Standing Knee-Ups (Machine)

Performance Description
  1. Position the rotating pad slightly closer to the body based off a perpendicular position with the ground (depending on which leg is being exercised, this equates out to be 1-2 additional peg slots towards the body).
  2. Set the pad extension height to be just above the knee cap.
  3. Grip the stabilizer bar in front of the body and position the inside knee (knee closest to the machine) behind the pad while firmly planting the stationary foot.
  4. With the leg bent at the knee; raise the knee up and towards the chest as high as possible, inhaling as this motion is performed.
  5. Lower the leg back down to bring the pad perpendicular with the ground, while exhaling throughout the movement.
  6. Repeat steps 4-5 for as many repetitions as are desired then rotate the pad to opposite side and work the other leg.
Primary Muscle(s)
Thighs (Quadriceps: Rectus Femoris)
Secondary Muscle(s)
Buttocks (Gluteus Medius)
Hips (Tensor Fascia Lata)
Tertiary Muscle(s)
Hamstrings (Biceps Femoris: Long Head)
Hamstrings (Semitendinosus)
Further Clarification

The unique upward lifting motion required by standing knee-ups makes this an ideal exercise for athletes looking to increase their top speed. This lifting motion is essential to any form of bipedal locomotion.

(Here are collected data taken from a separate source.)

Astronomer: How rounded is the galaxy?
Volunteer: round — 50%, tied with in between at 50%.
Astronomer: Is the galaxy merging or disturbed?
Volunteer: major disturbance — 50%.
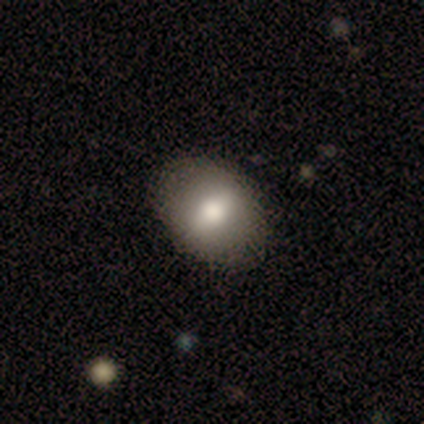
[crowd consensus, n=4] Morphology: type=smooth (100%); roundness=in between (75%); merging=none (75%).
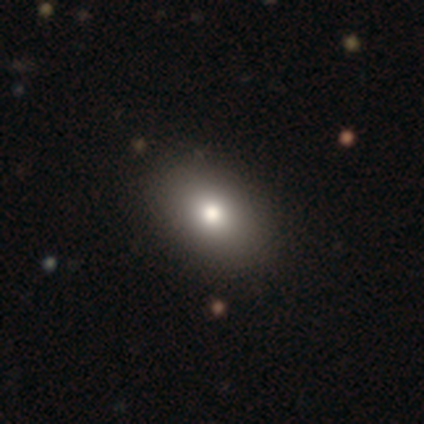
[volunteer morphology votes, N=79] smooth_or_featured: smooth (p=0.86) [alt: featured or disk p=0.11]
how_rounded: in between (p=0.81) [alt: round p=0.18]
merging: none (p=0.48) [alt: minor disturbance p=0.03]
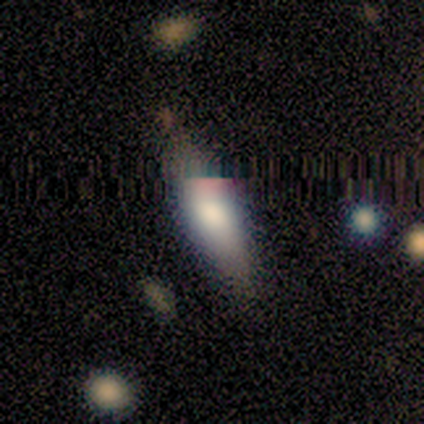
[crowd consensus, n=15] Volunteers were most divided on "how rounded": in between: 56%, cigar-shaped: 44%, round: 0%. More confident: merging — none (86%); smooth or featured — smooth (60%).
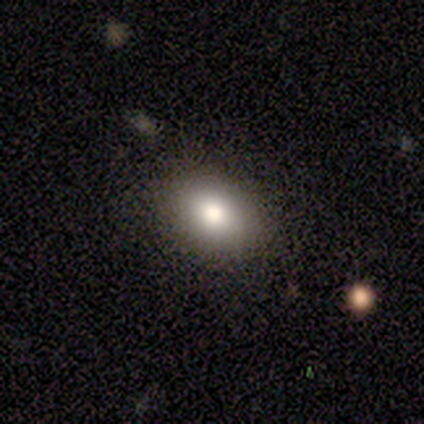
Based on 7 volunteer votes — A smooth galaxy with no disk features (100%) that is in between round and cigar-shaped (100%).

Vote fractions:
- Smooth or featured? smooth: 100% / featured or disk: 0% / star or artifact: 0%
- How rounded? in between: 100% / round: 0% / cigar-shaped: 0%
- Merging? none: 100% / minor disturbance: 0% / major disturbance: 0% / merger: 0%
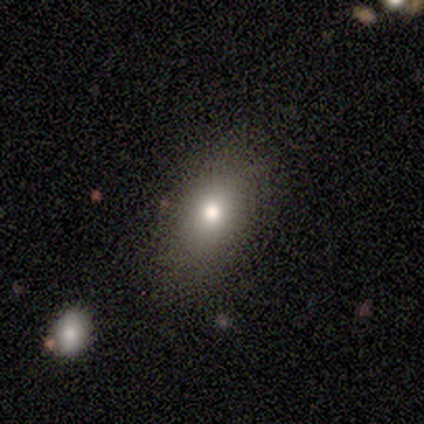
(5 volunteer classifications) smooth 80%, featured or disk 20%, star or artifact 0%. Down the decision tree: how rounded — in between (75%); merging — none (80%).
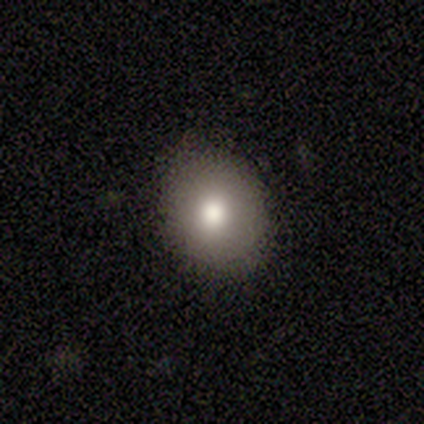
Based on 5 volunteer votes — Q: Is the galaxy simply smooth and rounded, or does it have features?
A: smooth — 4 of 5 (80%).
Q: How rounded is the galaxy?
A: round — 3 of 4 (75%).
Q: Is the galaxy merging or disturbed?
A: none — 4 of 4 (100%).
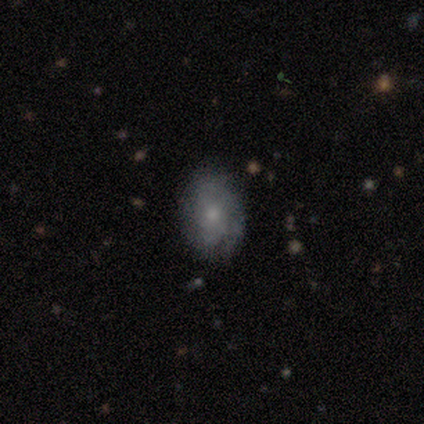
smooth-or-featured: smooth: 60% | featured or disk: 40% | star or artifact: 0%
  how-rounded: in between: 100% | round: 0% | cigar-shaped: 0%
  merging: none: 60% | major disturbance: 40% | minor disturbance: 0% | merger: 0%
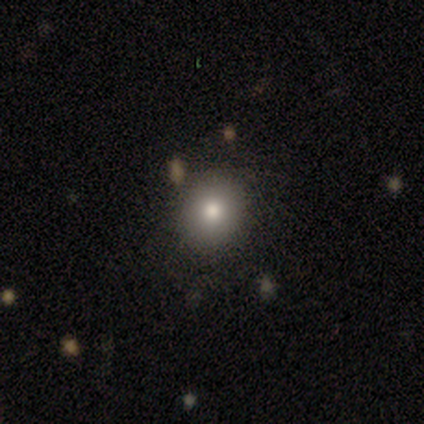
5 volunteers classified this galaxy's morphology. Smooth or featured? smooth (80%)
How rounded? round (75%)
Merging? none (100%)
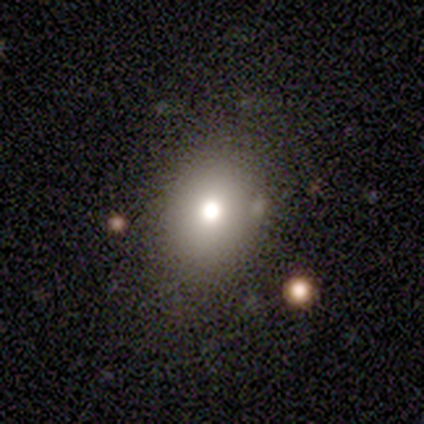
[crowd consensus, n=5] A smooth galaxy with no disk features (40%, tied with featured or disk) that is round (50%, tied with in between). Merging: none (75%).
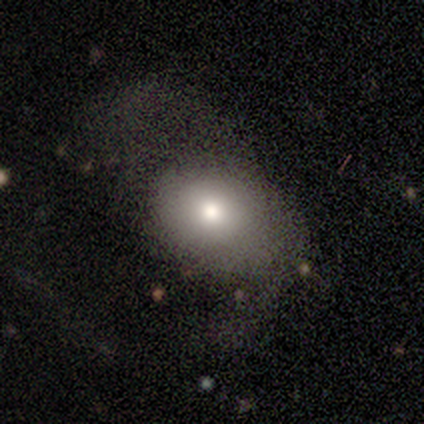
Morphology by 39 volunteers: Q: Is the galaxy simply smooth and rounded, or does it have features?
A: smooth — 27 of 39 (69%).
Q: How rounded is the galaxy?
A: round — 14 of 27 (52%).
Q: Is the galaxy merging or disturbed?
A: none — 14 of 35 (40%, tied with major disturbance).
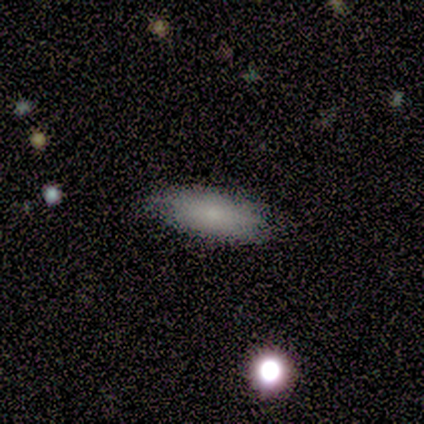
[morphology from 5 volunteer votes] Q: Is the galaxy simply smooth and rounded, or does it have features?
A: smooth — 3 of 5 (60%).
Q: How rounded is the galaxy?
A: in between — 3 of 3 (100%).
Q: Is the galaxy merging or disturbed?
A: none — 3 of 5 (60%).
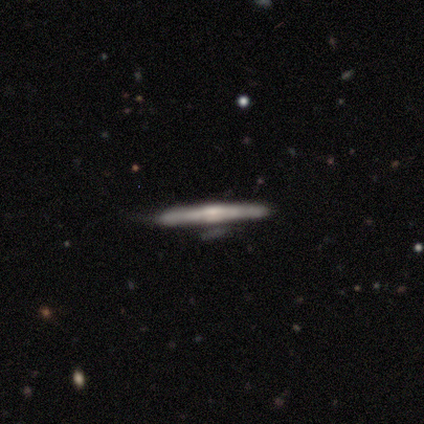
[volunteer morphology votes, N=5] Smooth or featured: featured or disk — 100%
Edge-on disk: yes — 100%
Edge-on bulge: boxy — 40% (tied with rounded — 40%)
Merging: minor disturbance — 80% (none — 20%)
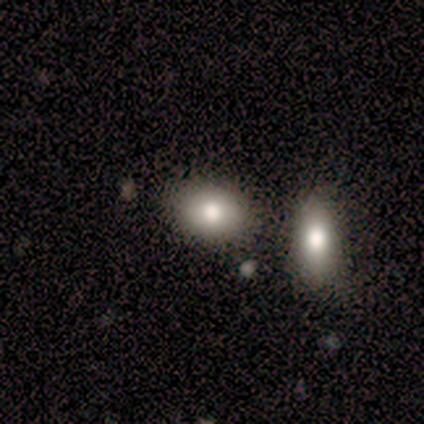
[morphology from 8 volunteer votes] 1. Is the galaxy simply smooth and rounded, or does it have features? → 88% smooth, 12% featured or disk, 0% star or artifact.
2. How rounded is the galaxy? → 86% in between, 14% round, 0% cigar-shaped.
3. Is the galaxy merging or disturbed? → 62% none, 38% merger, 0% minor disturbance, 0% major disturbance.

Keeping the knee bent throughout the motion forces the hamstrings to fire. While this exercise does not target them directly, they can be used throughout the motion of the exercise.

Things To Look Out For

The stabilizer bars are not meant to be pulled on or pressed against. Doing so can nullify the benefits from performing this exercise properly.

Be sure that the leg not in use (stationary foot) is planted far enough away from the pad as to not interfere with the path of the pad moving up and down.